# [EXTRAHIERTER TEXT]

Die Angst vor Untoten, die sich aus ihren Gräbern erheben und als Wiedergänger durch die Welt der Lebenden geistern, ist tief im Unterbewusstsein der Menschen verwurzelt. Eine Reise durch Religion, Ethnologie und Kulturgeschichte.
Der Aberglaube an Untote ist uralt – und existiert bis heute. Dass Verstorbene ruhelos seine können, davor fürchteten sich Menschen seit es Bestattungsriten gibt.
Belgische Archäologen um Johan Claeys von der Katholischen Universität Löwen waren im März 2023 bei Ausgrabungen in der antiken römischen Stadt Sagalassos auf ein Grab gestoßen, das die Angst vor der Rückkehr jener widerspiegelt, die nicht ordentlich begraben worden oder eines unnatürlichen Todes gestorben waren. Ihre Studie veröffentlichten sie im Fachmagazin „Antiquity“.
Seltsame Art der Bestattung
Das Grab in der Ausgrabungsstätte im Südwesten der Türkei unweit des heutigen Ortes Ağlasun in der Provinz Burdur enthielt die verkohlten, nicht vollständig verbrannten Knochen eines Mannes. Das Alter der Überreste datierten die Forscher auf die Zeit zwischen 100 und 150 n. Chr.. Was diese letzte Ruhestätte archäologisch so interessant macht, ist die Art der Bestattung.

# [DATENSATZABSCHNITT]

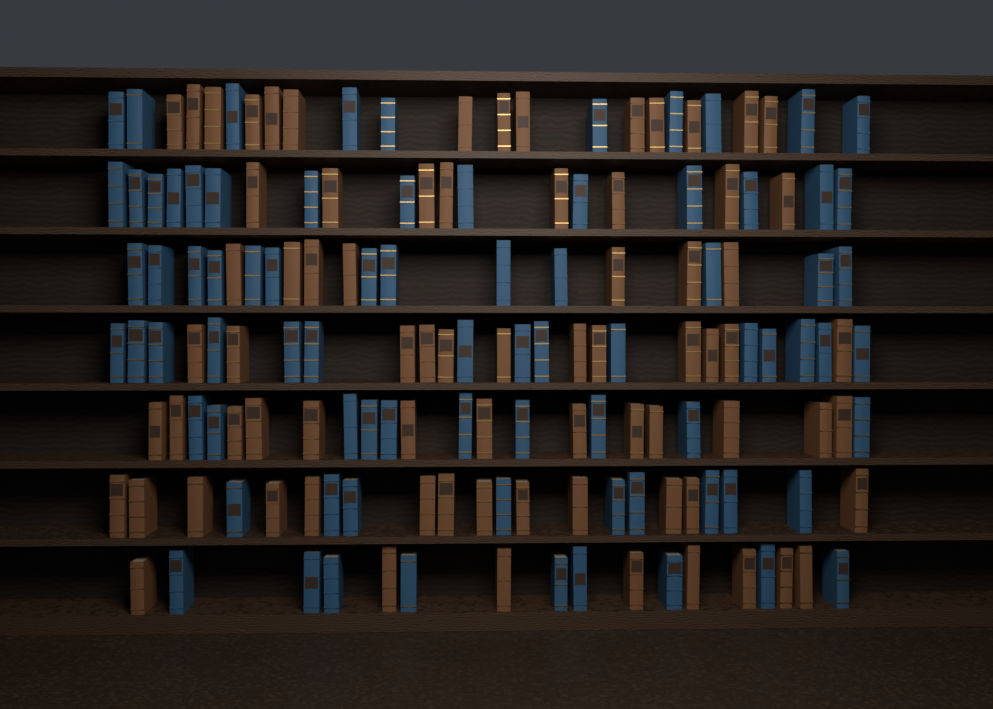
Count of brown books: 75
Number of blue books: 80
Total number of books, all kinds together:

# [ZU ERLEDIGEN]
Wiederhole aus dem Text über die Angst vor Untoten wortgetreu alles von „Seltsame Art der“ bis hinunter zu „Art der Bestattung.“. Die Auflistung wird hier nicht gebraucht.

# [LÖSUNG DER AUFGABE]
Seltsame Art der Bestattung
Das Grab in der Ausgrabungsstätte im Südwesten der Türkei unweit des heutigen Ortes Ağlasun in der Provinz Burdur enthielt die verkohlten, nicht vollständig verbrannten Knochen eines Mannes. Das Alter der Überreste datierten die Forscher auf die Zeit zwischen 100 und 150 n. Chr.. Was diese letzte Ruhestätte archäologisch so interessant macht, ist die Art der Bestattung.